Could you copy the records below exactly, leaving out any pictures they include?

Listed records:
-- Opening Marker --

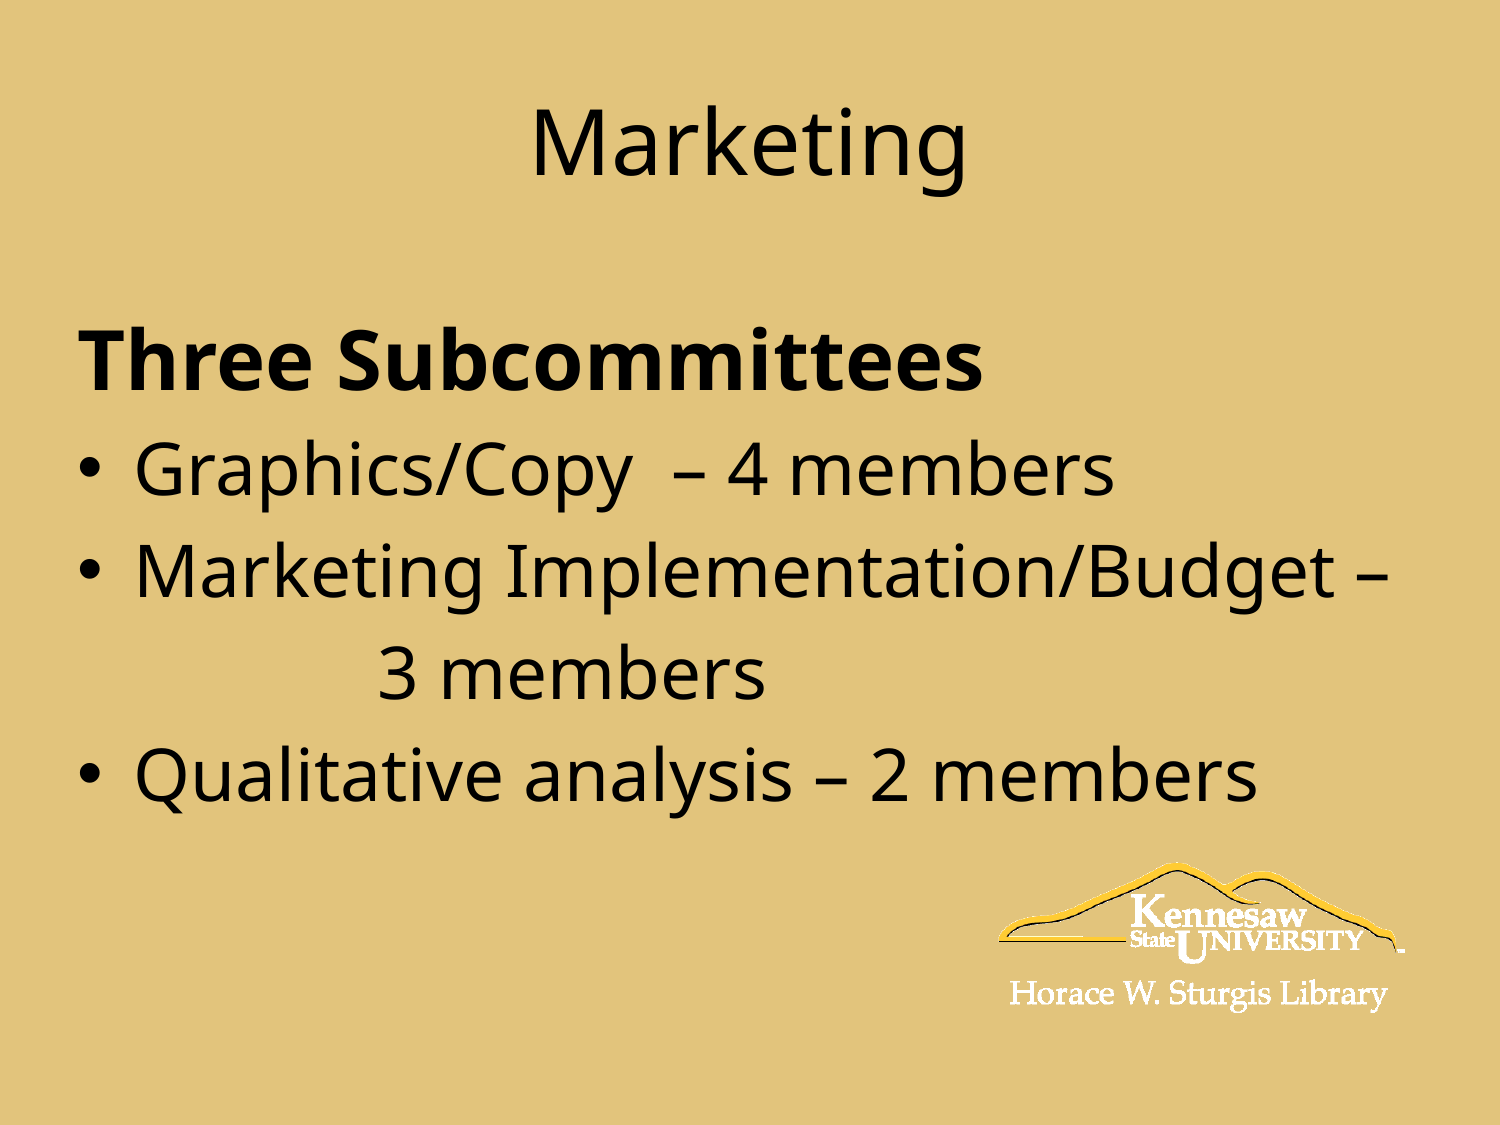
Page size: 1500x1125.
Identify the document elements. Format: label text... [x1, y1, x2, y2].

list Three Subcommittees Graphics/Copy – 4 members Marketing Implementation/Budget – 3 members Qualitative analysis – 2 members [62, 299, 1413, 1044]
picture [962, 849, 1443, 1019]
title Marketing [75, 45, 1425, 233]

-- Closing Marker --

Exercise response:
Page size: 1500x1125.
Identify the document elements. Format: label text... [x1, y1, x2, y2].

list Three Subcommittees Graphics/Copy – 4 members Marketing Implementation/Budget – 3 members Qualitative analysis – 2 members [62, 299, 1413, 1044]
picture [962, 849, 1443, 1019]
title Marketing [75, 45, 1425, 233]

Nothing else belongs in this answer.